Après le beau Oslo 31 Août de Joachim Trier, 1001 grammes, le nouveau film de Bent Hamer donne du cinéma norvégien la même impression de mélancolie douce-amère et diffuse, la même idée de la solitude des êtres, la même sensation de calme et de sérénité, la même « norvégianité » en somme : des films aérés, minimalistes et qui vont droit au but.
Marie est une scientifique employée au bureau norvégien de vérification des poids et des mesures, et s’occupe en particulier du calibrage des kilos-étalons de son pays, la Norvège. Un travail qu’elle partage avec son père, scientifique au même endroit, avec qui elle a des relations discrètes, comme ces « pauses clopes » quotidiennes dans un hallucinant couloir, d’une longueur qui les éloigne mais d’une étroitesse qui les unit. En dehors de ces discussions parcimonieuses avec son père, elle est engluée dans une vie rectiligne et nette, vivant dans une maison trop grande et trop vide, toute en angles, avec nulle part où se nicher, subissant les caprices d’un ex-petit copain qui prend tout son temps à récupérer ses affaires, enserrée dans sa minuscule voiture électrique. Quand on la voit s’installer chichement dans la pénombre de son salon, au coin d’un feu qui n’est pas là, avec son verre de vin et sa cigarette, on la sent désenchantée, désemparée, même. Elle a le blues, de ce bleu que Bent Hamer utilise à profusion pour ses habits, pour son lieu de travail, pour sa voiture électrique, pour son univers glacé qui fait un peu froid dans le dos.
La description du quotidien quasi-robotique de Marie est très bien amenée par le réalisateur, il y a dans ce film quelque chose du Brazil de Terry Gilliam qui aurait été réalisé par Kaurismaki, quelque chose de très poétique et de légèrement absurde.

◆ **CONSIGNE A**: D'après la critique du film 1001 grammes, en quoi le couloir où Marie et son père font leurs « pauses clopes » traduit-il leur relation ? Répondez en une à trois phrases.
◆ **CONSIGNE B**: Recopiez le passage de la critique allant de "La description du" à "de légèrement absurde.", en remplaçant "absurde" par "surréaliste".

◆ **JEU DE DONNÉES**:

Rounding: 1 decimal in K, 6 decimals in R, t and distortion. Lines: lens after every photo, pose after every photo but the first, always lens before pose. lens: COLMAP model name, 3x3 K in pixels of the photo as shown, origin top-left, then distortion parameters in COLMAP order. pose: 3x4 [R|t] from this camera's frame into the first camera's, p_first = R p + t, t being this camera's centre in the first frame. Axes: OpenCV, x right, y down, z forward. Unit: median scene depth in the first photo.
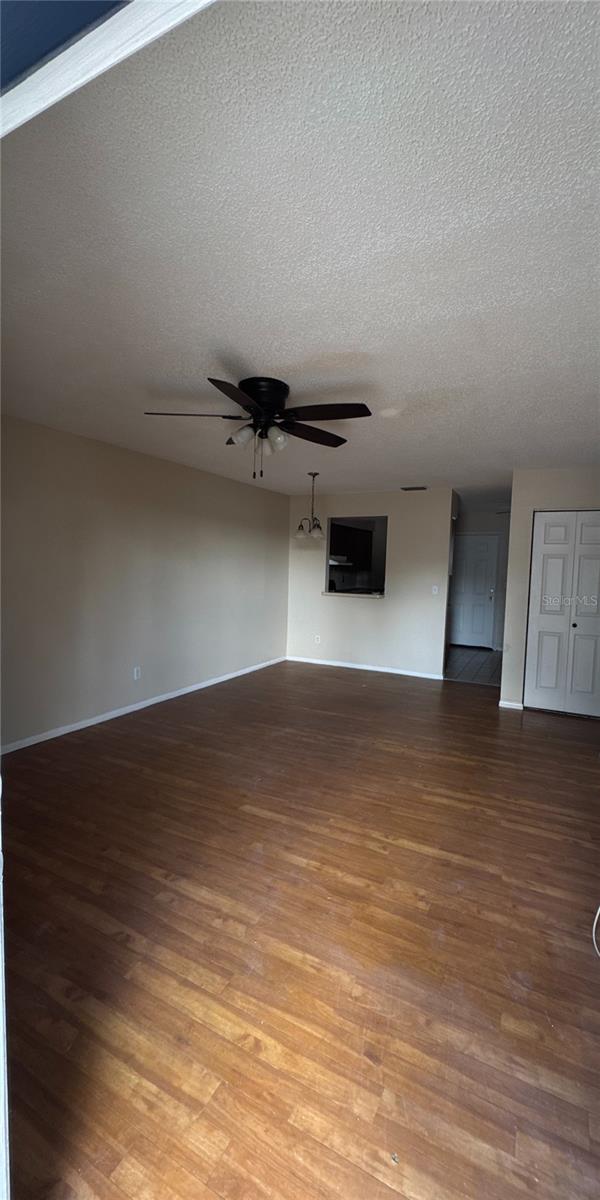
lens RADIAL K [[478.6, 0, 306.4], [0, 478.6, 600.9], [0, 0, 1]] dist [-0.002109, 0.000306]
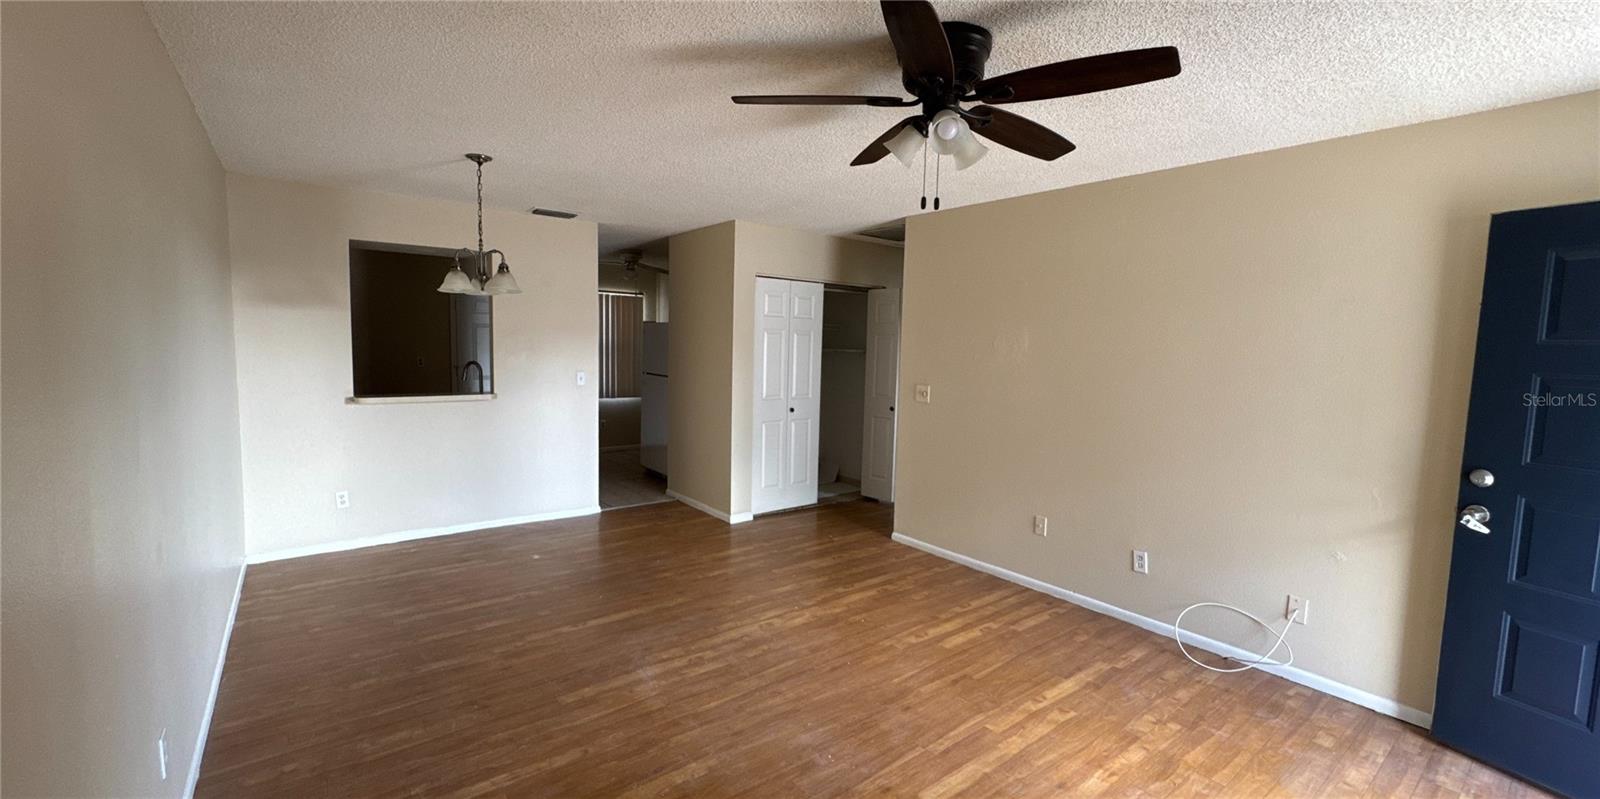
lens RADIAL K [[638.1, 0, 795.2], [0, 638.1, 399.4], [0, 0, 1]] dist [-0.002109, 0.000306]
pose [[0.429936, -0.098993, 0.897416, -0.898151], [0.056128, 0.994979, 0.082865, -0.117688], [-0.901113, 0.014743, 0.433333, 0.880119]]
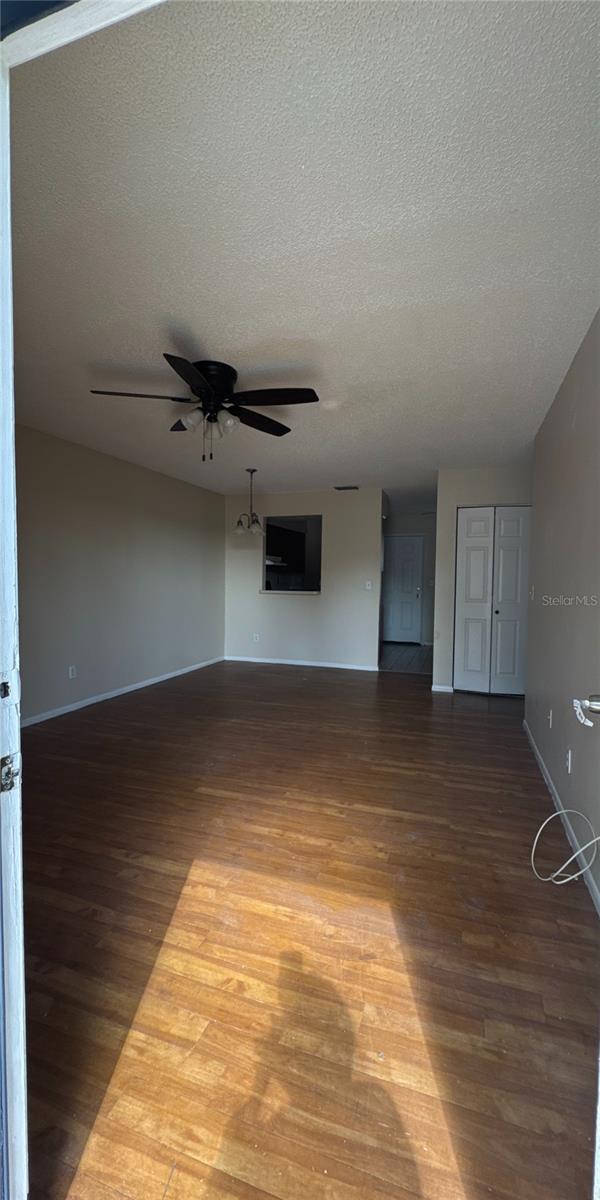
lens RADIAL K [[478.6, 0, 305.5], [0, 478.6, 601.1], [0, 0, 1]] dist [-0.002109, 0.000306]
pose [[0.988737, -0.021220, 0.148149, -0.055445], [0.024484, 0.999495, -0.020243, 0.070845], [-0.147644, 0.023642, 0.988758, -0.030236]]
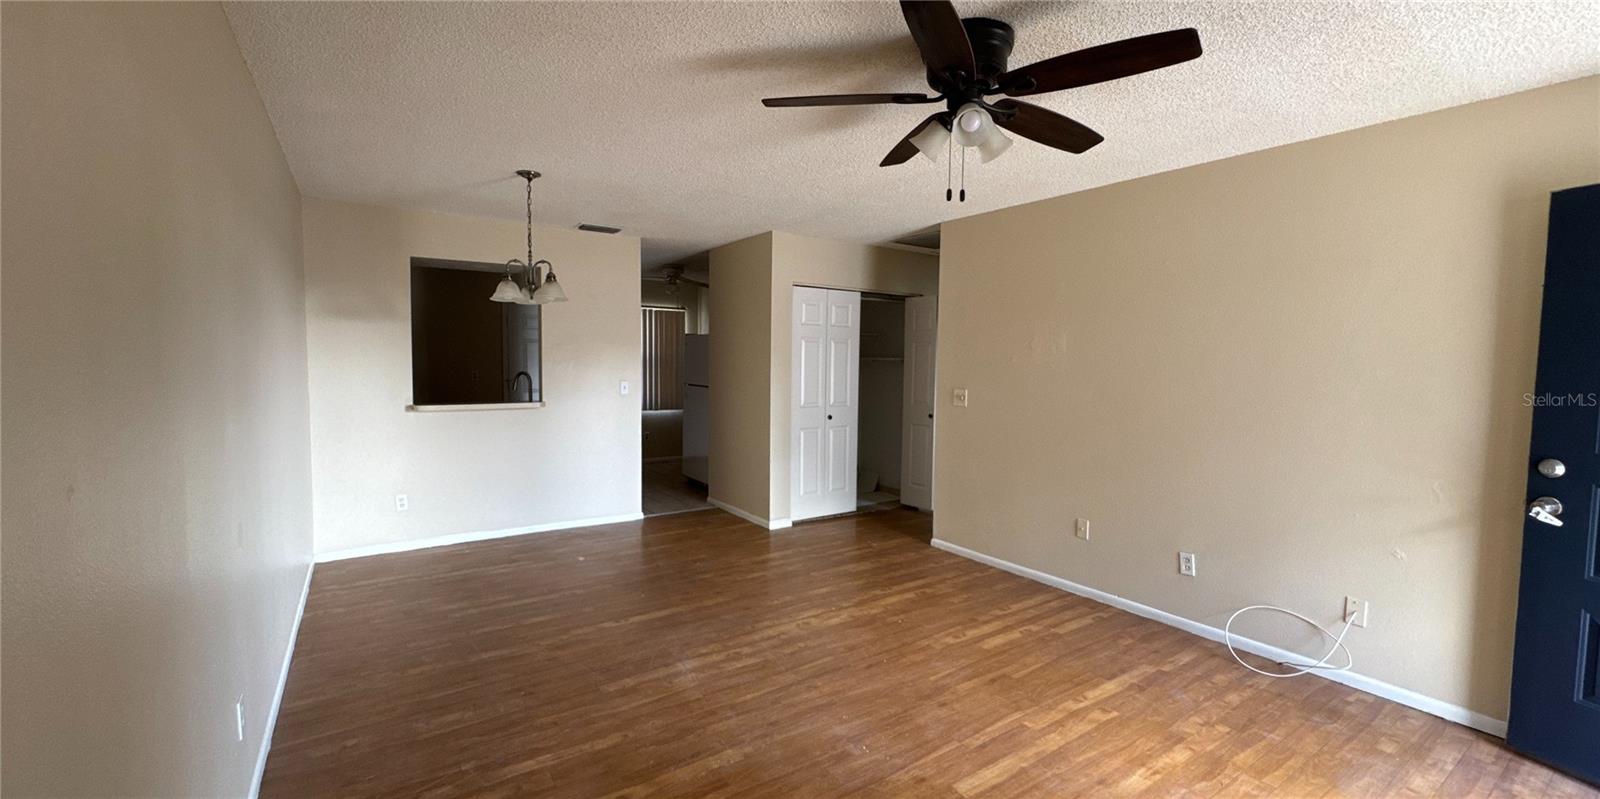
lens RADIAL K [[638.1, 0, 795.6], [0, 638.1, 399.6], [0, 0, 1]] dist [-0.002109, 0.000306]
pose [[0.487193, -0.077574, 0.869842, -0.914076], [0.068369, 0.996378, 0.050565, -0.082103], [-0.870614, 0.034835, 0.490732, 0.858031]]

--

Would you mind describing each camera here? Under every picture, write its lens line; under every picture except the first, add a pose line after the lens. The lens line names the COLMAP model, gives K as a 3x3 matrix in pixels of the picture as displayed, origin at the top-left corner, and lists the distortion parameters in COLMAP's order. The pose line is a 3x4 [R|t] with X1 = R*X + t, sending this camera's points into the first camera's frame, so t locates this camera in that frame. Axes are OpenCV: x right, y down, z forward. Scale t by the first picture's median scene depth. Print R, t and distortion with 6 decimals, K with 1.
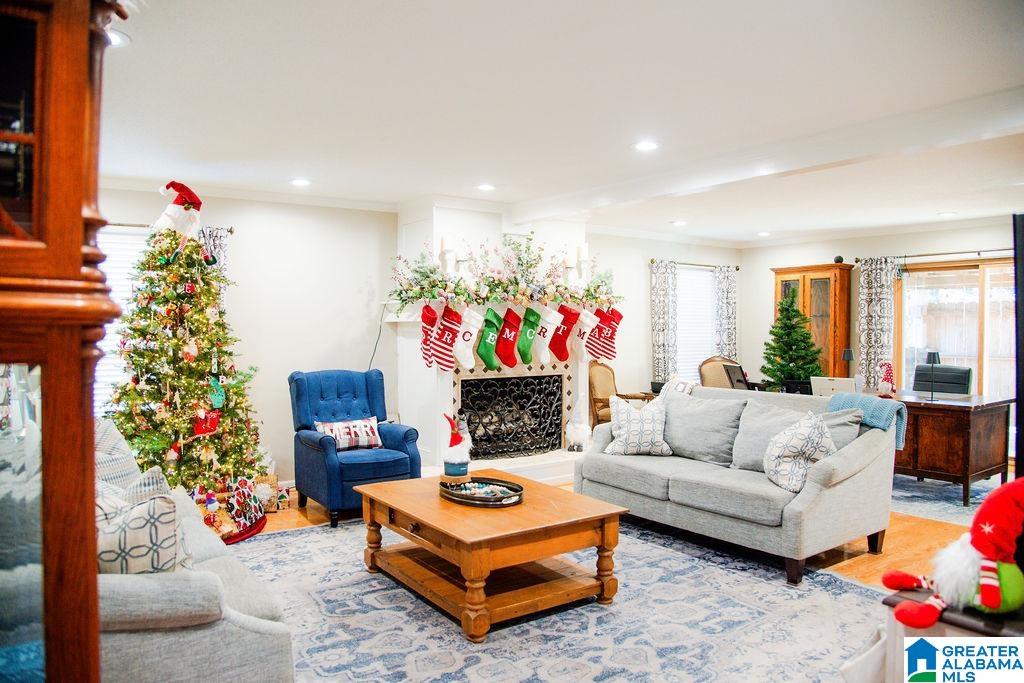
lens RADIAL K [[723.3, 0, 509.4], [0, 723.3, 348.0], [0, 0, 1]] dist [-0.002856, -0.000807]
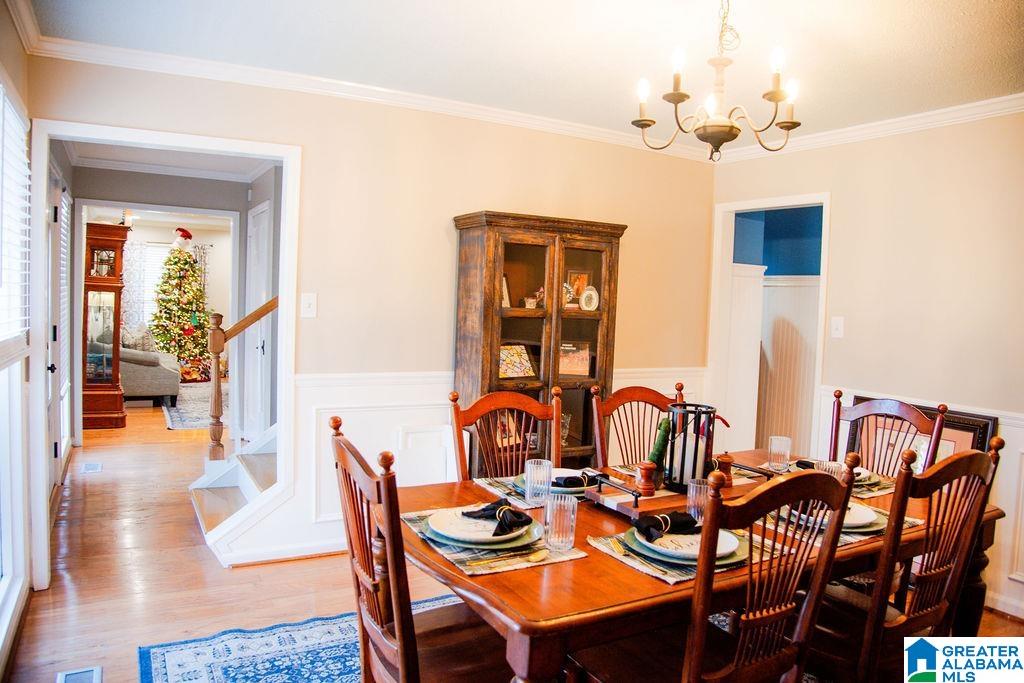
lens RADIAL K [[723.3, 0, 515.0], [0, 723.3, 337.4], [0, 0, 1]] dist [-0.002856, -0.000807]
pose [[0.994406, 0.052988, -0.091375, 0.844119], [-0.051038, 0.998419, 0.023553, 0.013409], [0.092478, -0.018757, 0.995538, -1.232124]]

◆ **RÉPONSE FINALE A**: Le couloir traduit leurs relations discrètes. Sa longueur éloigne Marie et son père, tandis que son étroitesse les unit.

◆ **RÉPONSE FINALE B**:
La description du quotidien quasi-robotique de Marie est très bien amenée par le réalisateur, il y a dans ce film quelque chose du Brazil de Terry Gilliam qui aurait été réalisé par Kaurismaki, quelque chose de très poétique et de légèrement surréaliste.